# BRIEF:
Copy out every line of the records below character for character, keeping the same line breaks.

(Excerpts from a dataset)
'''
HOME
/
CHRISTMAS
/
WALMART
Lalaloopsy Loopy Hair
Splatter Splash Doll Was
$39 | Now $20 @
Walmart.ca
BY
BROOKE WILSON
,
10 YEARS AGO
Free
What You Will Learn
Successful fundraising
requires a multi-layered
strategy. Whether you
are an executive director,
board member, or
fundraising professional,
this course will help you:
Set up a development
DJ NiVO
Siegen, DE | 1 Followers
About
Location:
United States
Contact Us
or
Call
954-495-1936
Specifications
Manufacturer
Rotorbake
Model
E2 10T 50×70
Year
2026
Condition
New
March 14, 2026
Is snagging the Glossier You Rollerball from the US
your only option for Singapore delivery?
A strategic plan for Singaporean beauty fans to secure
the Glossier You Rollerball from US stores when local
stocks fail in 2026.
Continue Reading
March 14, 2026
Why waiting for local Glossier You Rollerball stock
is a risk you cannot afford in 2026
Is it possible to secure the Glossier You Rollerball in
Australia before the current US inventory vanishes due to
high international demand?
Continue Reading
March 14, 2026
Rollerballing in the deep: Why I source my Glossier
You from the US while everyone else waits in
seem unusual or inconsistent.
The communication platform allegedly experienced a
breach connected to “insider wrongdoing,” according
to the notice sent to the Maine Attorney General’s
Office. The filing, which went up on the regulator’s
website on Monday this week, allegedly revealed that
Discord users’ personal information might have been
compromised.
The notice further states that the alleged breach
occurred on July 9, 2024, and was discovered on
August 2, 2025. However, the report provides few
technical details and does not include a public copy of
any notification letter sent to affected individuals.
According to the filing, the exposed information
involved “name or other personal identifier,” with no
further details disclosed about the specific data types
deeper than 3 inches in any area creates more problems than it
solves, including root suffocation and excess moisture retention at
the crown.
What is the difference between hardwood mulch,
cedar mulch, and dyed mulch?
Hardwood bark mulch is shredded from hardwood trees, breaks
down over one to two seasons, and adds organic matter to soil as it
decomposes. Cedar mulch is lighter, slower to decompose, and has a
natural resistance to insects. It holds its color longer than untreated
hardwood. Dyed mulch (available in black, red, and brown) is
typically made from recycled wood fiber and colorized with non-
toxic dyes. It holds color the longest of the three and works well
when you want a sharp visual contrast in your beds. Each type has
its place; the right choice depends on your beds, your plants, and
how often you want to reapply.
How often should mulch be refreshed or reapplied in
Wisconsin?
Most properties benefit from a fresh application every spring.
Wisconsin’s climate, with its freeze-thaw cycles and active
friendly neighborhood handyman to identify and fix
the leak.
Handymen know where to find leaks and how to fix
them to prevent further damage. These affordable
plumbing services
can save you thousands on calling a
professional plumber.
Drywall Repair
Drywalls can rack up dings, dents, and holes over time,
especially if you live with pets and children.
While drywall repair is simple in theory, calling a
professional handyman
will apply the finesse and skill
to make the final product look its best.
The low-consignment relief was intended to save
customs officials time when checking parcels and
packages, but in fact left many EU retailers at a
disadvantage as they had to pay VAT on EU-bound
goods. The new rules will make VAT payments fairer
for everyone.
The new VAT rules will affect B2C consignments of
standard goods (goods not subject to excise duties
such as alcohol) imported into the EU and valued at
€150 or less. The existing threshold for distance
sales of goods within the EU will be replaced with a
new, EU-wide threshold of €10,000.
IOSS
'''
# OUTPUT:
HOME
/
CHRISTMAS
/
WALMART
Lalaloopsy Loopy Hair
Splatter Splash Doll Was
$39 | Now $20 @
Walmart.ca
BY
BROOKE WILSON
,
10 YEARS AGO
Free
What You Will Learn
Successful fundraising
requires a multi-layered
strategy. Whether you
are an executive director,
board member, or
fundraising professional,
this course will help you:
Set up a development
DJ NiVO
Siegen, DE | 1 Followers
About
Location:
United States
Contact Us
or
Call
954-495-1936
Specifications
Manufacturer
Rotorbake
Model
E2 10T 50×70
Year
2026
Condition
New
March 14, 2026
Is snagging the Glossier You Rollerball from the US
your only option for Singapore delivery?
A strategic plan for Singaporean beauty fans to secure
the Glossier You Rollerball from US stores when local
stocks fail in 2026.
Continue Reading
March 14, 2026
Why waiting for local Glossier You Rollerball stock
is a risk you cannot afford in 2026
Is it possible to secure the Glossier You Rollerball in
Australia before the current US inventory vanishes due to
high international demand?
Continue Reading
March 14, 2026
Rollerballing in the deep: Why I source my Glossier
You from the US while everyone else waits in
seem unusual or inconsistent.
The communication platform allegedly experienced a
breach connected to “insider wrongdoing,” according
to the notice sent to the Maine Attorney General’s
Office. The filing, which went up on the regulator’s
website on Monday this week, allegedly revealed that
Discord users’ personal information might have been
compromised.
The notice further states that the alleged breach
occurred on July 9, 2024, and was discovered on
August 2, 2025. However, the report provides few
technical details and does not include a public copy of
any notification letter sent to affected individuals.
According to the filing, the exposed information
involved “name or other personal identifier,” with no
further details disclosed about the specific data types
deeper than 3 inches in any area creates more problems than it
solves, including root suffocation and excess moisture retention at
the crown.
What is the difference between hardwood mulch,
cedar mulch, and dyed mulch?
Hardwood bark mulch is shredded from hardwood trees, breaks
down over one to two seasons, and adds organic matter to soil as it
decomposes. Cedar mulch is lighter, slower to decompose, and has a
natural resistance to insects. It holds its color longer than untreated
hardwood. Dyed mulch (available in black, red, and brown) is
typically made from recycled wood fiber and colorized with non-
toxic dyes. It holds color the longest of the three and works well
when you want a sharp visual contrast in your beds. Each type has
its place; the right choice depends on your beds, your plants, and
how often you want to reapply.
How often should mulch be refreshed or reapplied in
Wisconsin?
Most properties benefit from a fresh application every spring.
Wisconsin’s climate, with its freeze-thaw cycles and active
friendly neighborhood handyman to identify and fix
the leak.
Handymen know where to find leaks and how to fix
them to prevent further damage. These affordable
plumbing services
can save you thousands on calling a
professional plumber.
Drywall Repair
Drywalls can rack up dings, dents, and holes over time,
especially if you live with pets and children.
While drywall repair is simple in theory, calling a
professional handyman
will apply the finesse and skill
to make the final product look its best.
The low-consignment relief was intended to save
customs officials time when checking parcels and
packages, but in fact left many EU retailers at a
disadvantage as they had to pay VAT on EU-bound
goods. The new rules will make VAT payments fairer
for everyone.
The new VAT rules will affect B2C consignments of
standard goods (goods not subject to excise duties
such as alcohol) imported into the EU and valued at
€150 or less. The existing threshold for distance
sales of goods within the EU will be replaced with a
new, EU-wide threshold of €10,000.
IOSS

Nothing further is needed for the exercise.